## Requirement
For each line in the records that contains "lines", make a copy.

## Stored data
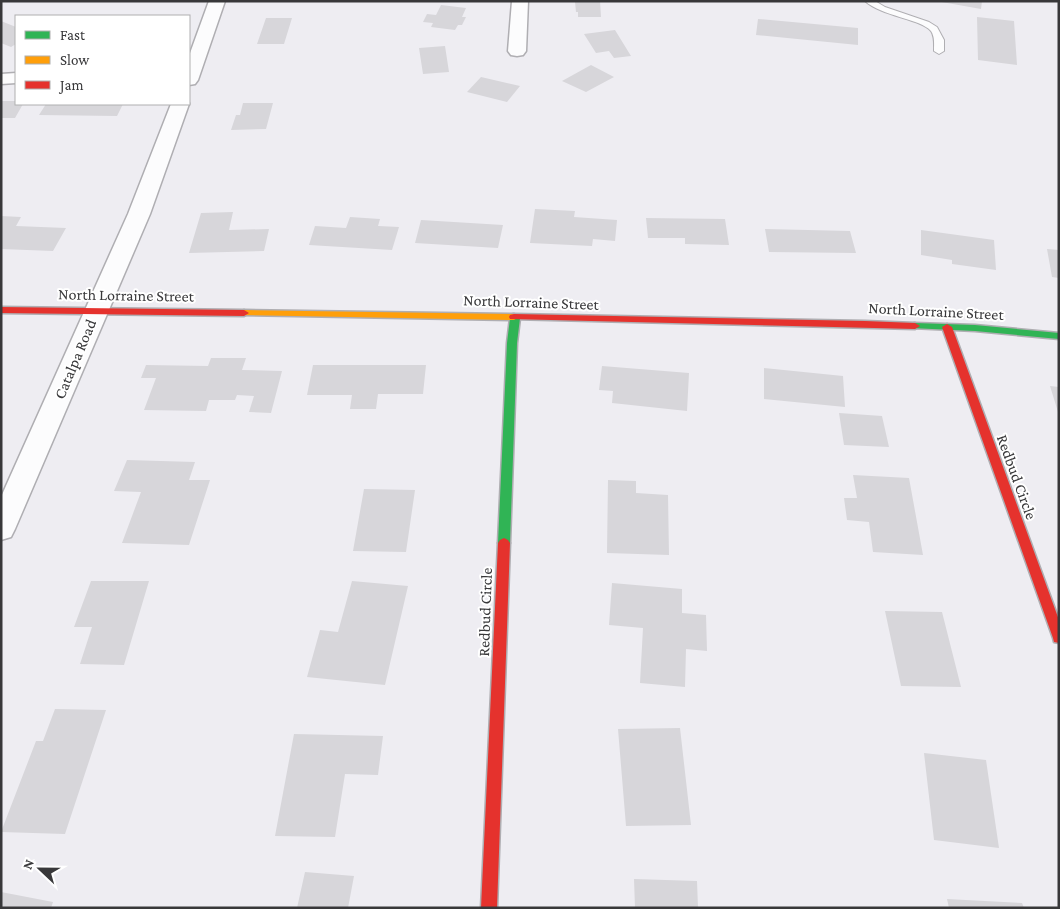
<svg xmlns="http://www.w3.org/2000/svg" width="1060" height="909" font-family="'Crimson Pro',serif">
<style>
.building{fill:#d7d6da}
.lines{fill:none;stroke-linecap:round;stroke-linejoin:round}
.lane-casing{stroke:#afaeb2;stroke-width:2}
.street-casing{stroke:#afaeb2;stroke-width:3}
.fast-casing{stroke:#afaeb2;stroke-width:3}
.slow-casing{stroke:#afaeb2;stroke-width:3}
.jam-casing{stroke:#afaeb2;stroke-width:3}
.lane{fill:#fcfcfd;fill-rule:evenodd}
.street{fill:#fcfcfd;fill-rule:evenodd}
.fast{fill:#30b455;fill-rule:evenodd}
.slow{fill:#ff9f0a;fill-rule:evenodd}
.jam{fill:#e5322d;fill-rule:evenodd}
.labels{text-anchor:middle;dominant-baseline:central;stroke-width:4;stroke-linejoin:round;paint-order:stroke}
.street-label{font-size:16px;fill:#38383a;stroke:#fff}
</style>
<rect width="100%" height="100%" fill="#eeedf2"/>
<!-- building -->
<path class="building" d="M 600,1 L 601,17 L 578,17 L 578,12 L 576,12 L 575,2 Z
M 936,1 L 982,1 L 981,9 Z
M 441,5 L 466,8 L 462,17 L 466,17 L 462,25 L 458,25 L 455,30 L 431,27 L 433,23 L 423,22 L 427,14 L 436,15 Z
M 977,17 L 1014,21 L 1017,65 L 978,60 Z
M 266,18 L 292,18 L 284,44 L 257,44 Z
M 758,19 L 858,28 L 858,45 L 756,35 Z
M 1,21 L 16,27 L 16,44 L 11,47 L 1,43 Z
M 615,30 L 631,56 L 614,58 L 609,51 L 596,53 L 584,34 Z
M 445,46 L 449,72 L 423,74 L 419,48 Z
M 591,65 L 614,77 L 586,92 L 562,81 Z
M 481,77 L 520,86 L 507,102 L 467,92 Z
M 1,101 L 16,101 L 16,104 L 23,104 L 15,118 L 1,118 Z
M 243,103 L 273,103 L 266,129 L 231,130 L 236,115 L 240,115 Z
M 46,104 L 123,104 L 117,116 L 39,115 Z
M 535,209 L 575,211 L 574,217 L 617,220 L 615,241 L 593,239 L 592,246 L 530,243 Z
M 233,212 L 229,230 L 269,229 L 264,251 L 189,253 L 201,213 Z
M 1,216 L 21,217 L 16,226 L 66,228 L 53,251 L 1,249 Z
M 350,217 L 380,219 L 378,226 L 399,227 L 392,250 L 309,245 L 315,226 L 346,228 Z
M 646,218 L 725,219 L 729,245 L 685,244 L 685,238 L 648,238 Z
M 421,220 L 503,225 L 498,248 L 415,243 Z
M 765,229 L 850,231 L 856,253 L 769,252 Z
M 921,230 L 994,240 L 996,270 L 952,264 L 952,260 L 921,255 Z
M 1047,249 L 1059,250 L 1059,278 L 1052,277 Z
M 211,358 L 246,358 L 242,370 L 282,371 L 271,413 L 249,412 L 254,396 L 237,395 L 235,400 L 209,400 L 206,411 L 144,410 L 156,378 L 141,378 L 146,365 L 208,366 Z
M 313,365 L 426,365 L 423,394 L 378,394 L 376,409 L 350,409 L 352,395 L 307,395 Z
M 602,366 L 689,373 L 687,411 L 612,403 L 613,391 L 599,390 Z
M 764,368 L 843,376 L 845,407 L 764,399 Z
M 1050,386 L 1059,387 L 1059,412 L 1058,412 Z
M 839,413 L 882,416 L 889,447 L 844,445 Z
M 127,460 L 195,462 L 189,480 L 210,480 L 189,545 L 122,543 L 141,492 L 114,491 Z
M 853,475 L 909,478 L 923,555 L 873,552 L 869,522 L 847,520 L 844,498 L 857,498 Z
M 608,480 L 636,481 L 636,493 L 668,495 L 669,555 L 607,553 Z
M 364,489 L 415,490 L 406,552 L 353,551 Z
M 91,581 L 149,581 L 124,665 L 80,664 L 92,627 L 74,627 Z
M 352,581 L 408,586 L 385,685 L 307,677 L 320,630 L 338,632 Z
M 612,583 L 682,589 L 682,613 L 706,615 L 707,651 L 686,649 L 685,687 L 640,683 L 643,628 L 609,625 Z
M 885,611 L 942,612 L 961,687 L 901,686 Z
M 55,709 L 106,710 L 65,834 L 1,832 L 36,741 L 43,741 Z
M 680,728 L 691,825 L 626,826 L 618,729 Z
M 294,734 L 383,736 L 378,775 L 345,774 L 335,837 L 275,836 Z
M 924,753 L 986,760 L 999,848 L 934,840 Z
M 305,872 L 354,876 L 348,908 L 297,908 Z
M 634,879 L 697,881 L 698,908 L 635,908 Z
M 1,892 L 53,902 L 51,908 L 1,908 Z
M 947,899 L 1022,903 L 1024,908 L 949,908 Z"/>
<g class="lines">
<!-- lane casing -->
<g class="lane-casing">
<path id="lane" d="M 865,1 L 875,1 L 885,7 L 929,22 L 937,27 L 944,40 L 944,51 L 939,54 L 934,51 C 934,44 935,37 931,31 C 921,19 881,16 865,1 Z"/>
</g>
<!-- street casing -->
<g class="street-casing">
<path id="street" d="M 209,1 L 225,1 L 198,80 L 195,84 L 189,85 L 189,56 Z
M 512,1 L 528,1 L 526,51 L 523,55 L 517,56 L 511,55 L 508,51 Z
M 16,73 L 16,83 L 1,84 L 1,74 Z
M 189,103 L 189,104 L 150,214 L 15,529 L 11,537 L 1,540 L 1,497 L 128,214 L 171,104 Z"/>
</g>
<!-- fast casing -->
<g class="fast-casing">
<path id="fast" d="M 515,315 L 520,318 L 517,343 L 510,543 L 508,546 L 504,548 L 500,546 L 498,543 L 507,343 L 510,318 Z
M 915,323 L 975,325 L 1059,333 L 1059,339 L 975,331 L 911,328 L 910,326 L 911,324 Z"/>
</g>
<!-- slow casing -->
<g class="slow-casing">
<path id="slow" d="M 244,310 L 514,314 L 519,317 L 514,320 L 240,315 L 239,313 Z"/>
</g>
<!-- jam casing -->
<g class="jam-casing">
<path id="jam" d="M 1,307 L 244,310 L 249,313 L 244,316 L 1,313 Z
M 514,314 L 865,321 L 915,323 L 920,326 L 915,329 L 510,319 L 509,317 L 510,315 Z
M 947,324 L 952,327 L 1059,620 L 1059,643 L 1054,642 L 1053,638 L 942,327 Z
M 504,538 L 508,540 L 510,543 L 497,908 L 481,908 L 498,543 L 500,540 Z"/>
</g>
<!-- lane -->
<use href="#lane" class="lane"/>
<!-- street -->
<use href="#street" class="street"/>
<!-- fast -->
<use href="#fast" class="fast"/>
<!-- slow -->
<use href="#slow" class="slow"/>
<!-- jam -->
<use href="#jam" class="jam"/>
</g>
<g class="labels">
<!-- street labels -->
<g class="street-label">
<text transform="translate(126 295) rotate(1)">North Lorraine Street</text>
<text transform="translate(531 302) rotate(2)">North Lorraine Street</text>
<text transform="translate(936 311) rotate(3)">North Lorraine Street</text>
<text transform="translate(75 359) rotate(-67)">Catalpa Road</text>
<text transform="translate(1017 477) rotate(70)">Redbud Circle</text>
<text transform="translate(485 612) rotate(-88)">Redbud Circle</text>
</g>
</g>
<!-- border -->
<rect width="1060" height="909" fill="none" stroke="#38383a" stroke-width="5"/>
<!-- legend -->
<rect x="15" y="15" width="175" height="90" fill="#ffffff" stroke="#afafb0"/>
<rect x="25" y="31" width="25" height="8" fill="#30b455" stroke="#afafb0"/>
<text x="60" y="40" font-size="15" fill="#38383a">Fast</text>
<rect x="25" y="56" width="25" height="8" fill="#ff9f0a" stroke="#afafb0"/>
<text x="60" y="65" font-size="15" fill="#38383a">Slow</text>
<rect x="25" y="81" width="25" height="8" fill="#e5322d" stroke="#afafb0"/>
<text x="60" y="90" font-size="15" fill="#38383a">Jam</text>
<!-- north arrow -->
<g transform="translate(40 869) rotate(292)" stroke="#ffffff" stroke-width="4" paint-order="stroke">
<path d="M0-4L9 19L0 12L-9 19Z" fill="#38383a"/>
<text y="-8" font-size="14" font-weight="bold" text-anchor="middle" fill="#38383a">N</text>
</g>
</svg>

## Result of this task
.lines{fill:none;stroke-linecap:round;stroke-linejoin:round}
<g class="lines">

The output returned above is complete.